Exercise brief:
Copy out precisely the line that holds "notes: This beach is famous for the shells." and all the lines following it in the data, up to and including the last one, and no others.

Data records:
___

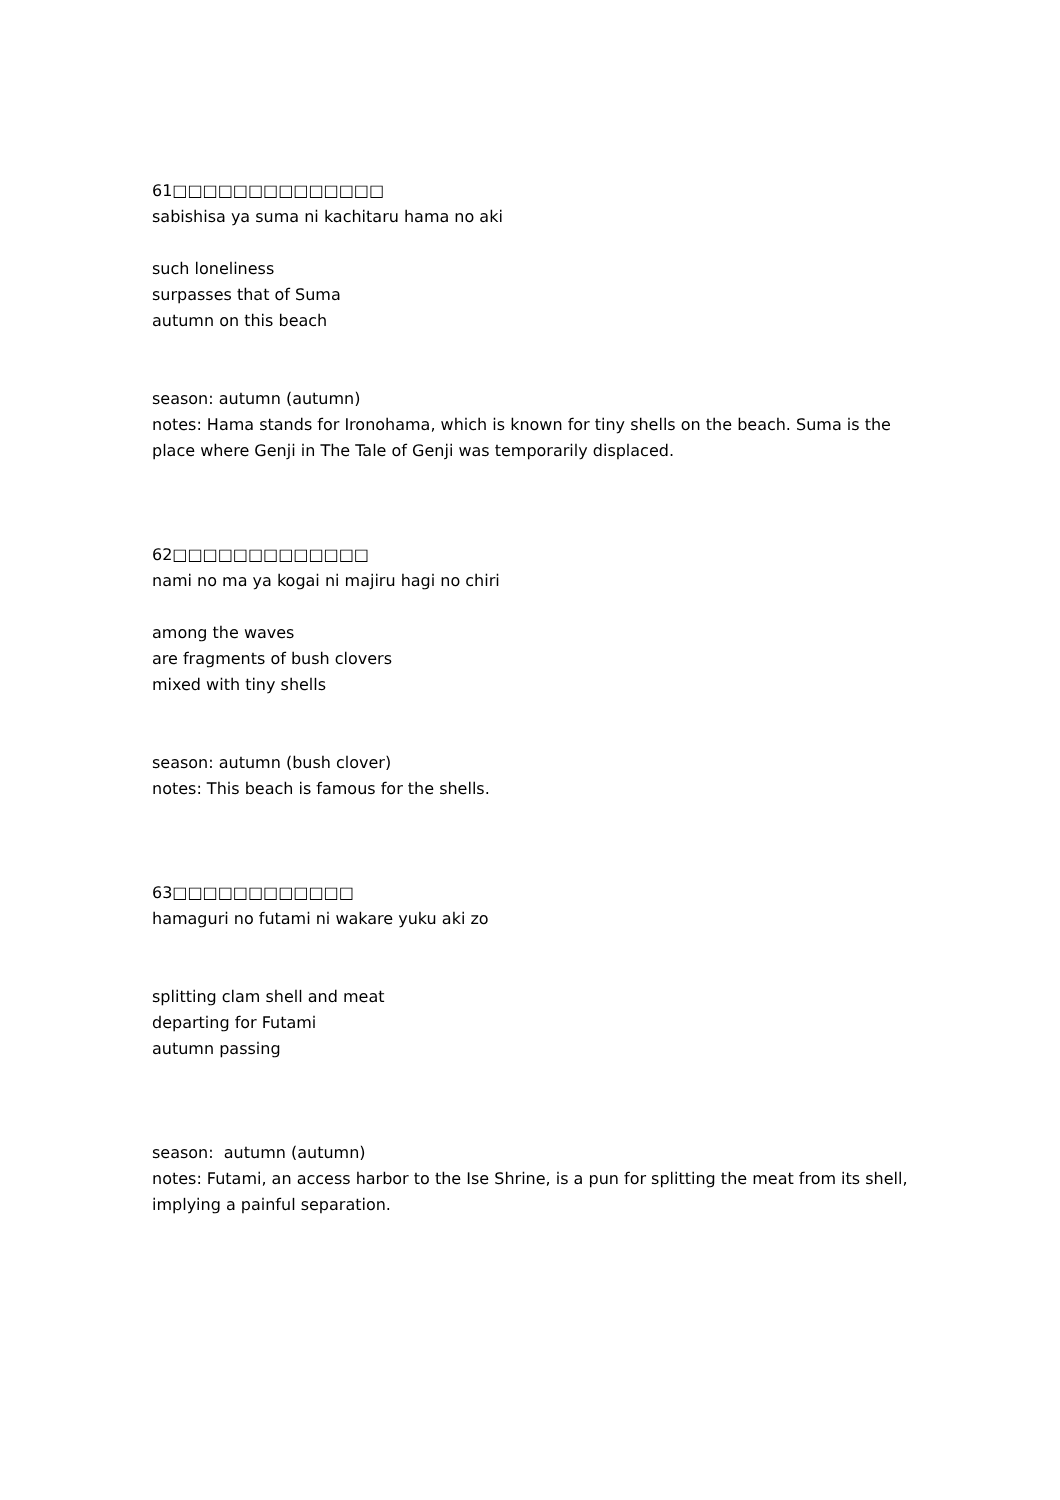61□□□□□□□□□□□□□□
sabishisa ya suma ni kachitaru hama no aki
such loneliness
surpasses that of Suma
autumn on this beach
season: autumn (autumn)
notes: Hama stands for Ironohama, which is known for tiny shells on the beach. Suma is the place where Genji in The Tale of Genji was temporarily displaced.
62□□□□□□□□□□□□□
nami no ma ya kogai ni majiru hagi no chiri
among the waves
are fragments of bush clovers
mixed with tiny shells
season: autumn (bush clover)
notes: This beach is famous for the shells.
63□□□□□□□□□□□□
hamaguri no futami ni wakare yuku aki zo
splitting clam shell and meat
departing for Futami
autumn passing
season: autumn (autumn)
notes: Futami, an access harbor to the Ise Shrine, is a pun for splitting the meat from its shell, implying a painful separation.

___

Solution to this exercise:
notes: This beach is famous for the shells.
63□□□□□□□□□□□□
hamaguri no futami ni wakare yuku aki zo
splitting clam shell and meat
departing for Futami
autumn passing
season: autumn (autumn)
notes: Futami, an access harbor to the Ise Shrine, is a pun for splitting the meat from its shell, implying a painful separation.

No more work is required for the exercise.